■ What is expected ■
Copy out the lines of the records below, and only those lines, from the one with "peten- Engelen ved Eufrat" through the one with "08:00-15:00", exactly as they appear.

Top of Available records

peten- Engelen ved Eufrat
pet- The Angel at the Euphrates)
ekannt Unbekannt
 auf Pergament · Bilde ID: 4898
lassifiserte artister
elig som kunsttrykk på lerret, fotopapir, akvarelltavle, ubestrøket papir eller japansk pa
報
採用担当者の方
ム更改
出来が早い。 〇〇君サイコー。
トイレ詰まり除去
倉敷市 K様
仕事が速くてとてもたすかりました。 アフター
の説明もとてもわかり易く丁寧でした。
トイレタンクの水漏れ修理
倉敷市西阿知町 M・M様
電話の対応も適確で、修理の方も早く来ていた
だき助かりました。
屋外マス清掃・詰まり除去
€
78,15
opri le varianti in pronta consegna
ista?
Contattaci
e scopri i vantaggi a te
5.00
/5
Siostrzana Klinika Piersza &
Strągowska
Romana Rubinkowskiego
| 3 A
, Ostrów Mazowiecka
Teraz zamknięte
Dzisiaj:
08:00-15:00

Bottom of Available records
Top of Available records

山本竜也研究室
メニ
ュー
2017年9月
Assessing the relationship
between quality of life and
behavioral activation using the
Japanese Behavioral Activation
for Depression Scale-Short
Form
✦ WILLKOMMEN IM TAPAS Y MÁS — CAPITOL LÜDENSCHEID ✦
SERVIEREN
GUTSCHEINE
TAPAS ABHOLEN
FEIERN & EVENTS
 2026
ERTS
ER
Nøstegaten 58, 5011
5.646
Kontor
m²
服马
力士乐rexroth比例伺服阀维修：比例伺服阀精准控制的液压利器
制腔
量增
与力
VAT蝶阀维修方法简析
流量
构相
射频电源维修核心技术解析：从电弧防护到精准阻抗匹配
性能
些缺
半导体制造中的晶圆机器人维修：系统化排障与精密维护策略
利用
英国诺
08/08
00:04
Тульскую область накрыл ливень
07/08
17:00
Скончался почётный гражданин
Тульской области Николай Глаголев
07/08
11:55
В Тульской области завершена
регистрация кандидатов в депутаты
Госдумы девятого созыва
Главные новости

Bottom of Available records

■ Written answer ■
peten- Engelen ved Eufrat
pet- The Angel at the Euphrates)
ekannt Unbekannt
 auf Pergament · Bilde ID: 4898
lassifiserte artister
elig som kunsttrykk på lerret, fotopapir, akvarelltavle, ubestrøket papir eller japansk pa
報
採用担当者の方
ム更改
出来が早い。 〇〇君サイコー。
トイレ詰まり除去
倉敷市 K様
仕事が速くてとてもたすかりました。 アフター
の説明もとてもわかり易く丁寧でした。
トイレタンクの水漏れ修理
倉敷市西阿知町 M・M様
電話の対応も適確で、修理の方も早く来ていた
だき助かりました。
屋外マス清掃・詰まり除去
€
78,15
opri le varianti in pronta consegna
ista?
Contattaci
e scopri i vantaggi a te
5.00
/5
Siostrzana Klinika Piersza &
Strągowska
Romana Rubinkowskiego
| 3 A
, Ostrów Mazowiecka
Teraz zamknięte
Dzisiaj:
08:00-15:00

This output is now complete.